Lake Park senior Ryan Riser (21-2) won the sectional crown at 182 with an 8-2 decision over Glenbard North’s Kradle. Riser won 9-6 over Kradle in a regional title match one week prior.

“Yeah, but that didn’t mean anything,” Riser said. “He was just another kid I had to go through. It can help or hurt both of us and today it obviously helped me.”
Like many wrestlers present in St. Charles, Riser used last year’s sectional struggles to propel himself in his senior year.

“I made a promise to myself that that wouldn’t happen again,” Riser said. “I want to be a state champ. My coaches at Lake Park just made me a lot better. They helped me focus on my style, how to control the match and make it my match. Now I just go out and do what I do. I’m breaking kids this year, making them not want to come back and wrestle me. I have more technique and overall I’m just a better wrestler than I was last year.”

Glenbard North’s Patrick Curran improved to 21-2 at 195 with his 9-6 title-mat decision over Glenbard West’s Phillip Dozier, and Wheaton North’s Cam’Ron Harper (10-1) became a sectional champ with a first-period pin of Glenbard North’s Maday at 220.

Glenbard North heavyweight Robertson ended the day’s wrestling in St. Charles by winning his sectional crown via fall over Kevin Wingate of Maine East. Robertson (22-1) has added offense to his game this season and it has made all the difference. “Before, I didn’t really have any go-to shots. I was just wrestling like a standard heavy weight, like a typical Sumo-match,” Robertson said. “Now I’m at a new level.”

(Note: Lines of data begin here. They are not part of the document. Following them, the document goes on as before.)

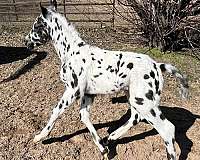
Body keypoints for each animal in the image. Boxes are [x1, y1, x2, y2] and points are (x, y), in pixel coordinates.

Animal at [24, 0, 188, 159]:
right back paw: (111, 137)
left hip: (143, 102)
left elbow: (56, 111)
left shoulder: (73, 90)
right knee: (135, 117)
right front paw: (103, 148)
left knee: (167, 129)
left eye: (37, 25)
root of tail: (157, 66)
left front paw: (40, 136)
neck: (72, 52)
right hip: (134, 97)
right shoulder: (88, 94)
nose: (26, 42)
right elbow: (84, 116)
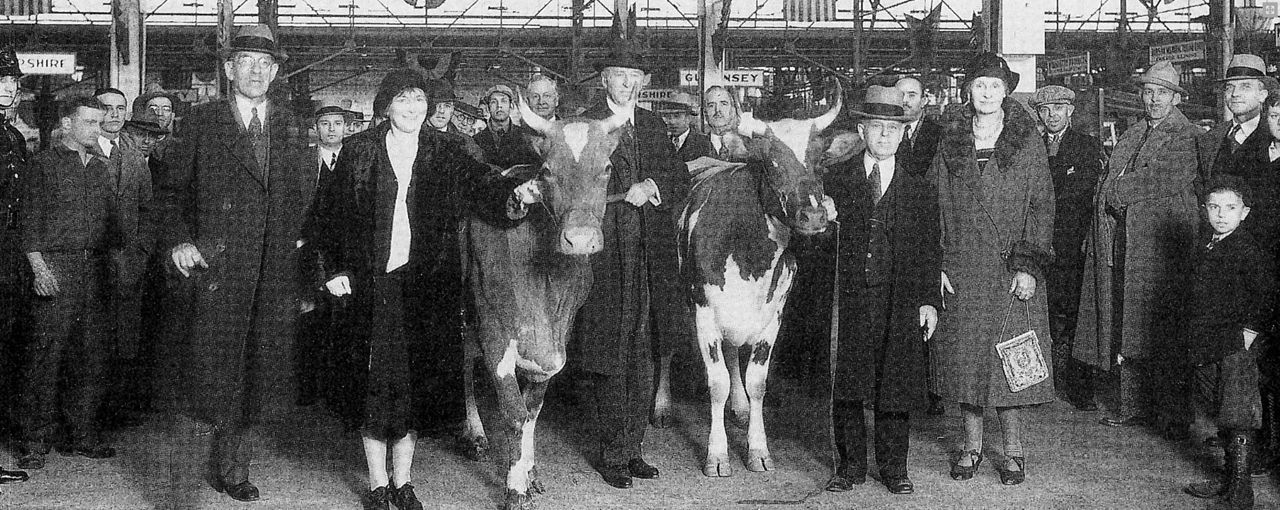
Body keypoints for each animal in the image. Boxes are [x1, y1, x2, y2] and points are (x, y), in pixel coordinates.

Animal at [460, 100, 624, 510]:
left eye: (606, 168)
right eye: (547, 171)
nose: (579, 239)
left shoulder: (559, 337)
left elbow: (533, 410)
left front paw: (530, 472)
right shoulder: (495, 332)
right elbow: (515, 413)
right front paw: (514, 487)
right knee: (465, 367)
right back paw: (474, 433)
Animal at [675, 92, 844, 479]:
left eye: (820, 163)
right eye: (770, 163)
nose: (815, 215)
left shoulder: (772, 316)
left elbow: (756, 382)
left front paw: (758, 448)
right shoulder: (704, 313)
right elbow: (717, 382)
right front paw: (716, 454)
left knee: (734, 353)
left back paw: (738, 408)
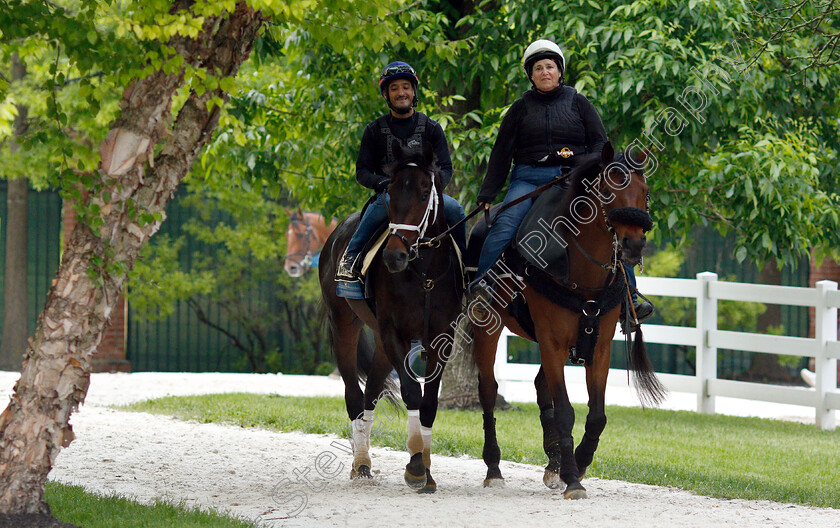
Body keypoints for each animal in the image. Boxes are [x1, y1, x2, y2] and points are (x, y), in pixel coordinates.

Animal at [320, 139, 462, 490]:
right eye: (391, 193)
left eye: (425, 193)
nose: (394, 256)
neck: (424, 273)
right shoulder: (393, 333)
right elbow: (412, 392)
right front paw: (415, 467)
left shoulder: (443, 337)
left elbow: (429, 402)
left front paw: (426, 470)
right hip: (345, 326)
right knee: (354, 396)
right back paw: (360, 463)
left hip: (381, 346)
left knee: (370, 395)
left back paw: (364, 461)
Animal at [466, 144, 664, 500]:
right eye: (607, 190)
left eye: (645, 192)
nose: (633, 244)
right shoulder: (553, 343)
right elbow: (565, 411)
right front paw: (572, 478)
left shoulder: (598, 347)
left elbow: (595, 415)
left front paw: (578, 464)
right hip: (488, 328)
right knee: (488, 390)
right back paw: (494, 468)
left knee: (539, 387)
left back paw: (553, 461)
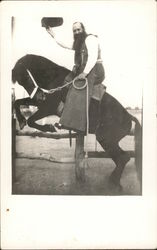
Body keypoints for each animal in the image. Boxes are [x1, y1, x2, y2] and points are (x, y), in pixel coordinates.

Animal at [11, 53, 142, 190]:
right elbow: (18, 102)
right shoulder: (41, 103)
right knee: (122, 158)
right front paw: (21, 120)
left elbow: (31, 120)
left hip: (106, 139)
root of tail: (129, 117)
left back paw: (114, 182)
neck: (54, 79)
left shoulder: (48, 107)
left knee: (123, 158)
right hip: (109, 141)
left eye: (26, 77)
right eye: (20, 81)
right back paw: (113, 180)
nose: (39, 96)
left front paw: (48, 127)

Cherry took over the Glenbard North program after the the 31-year, hall-of-fame coaching career of Mark Hahn ended last year. Cherry wrestled for Hahn at North, placing third at 215 in 2003, and he has his wrestlers wrestling with the same grit the Panthers were always known for under Hahn.

“It was a very smooth transition from coach Hahn into coach Cherry. We pretty much just picked up where we left off,” Robertson said. “Now it’s just about going out and wrestling (downstate). We’ve done everything we can and trained as hard as we can and now it’s all on the wrestlers. Our coaches have gotten us to where we want to be so now it’s up to us.”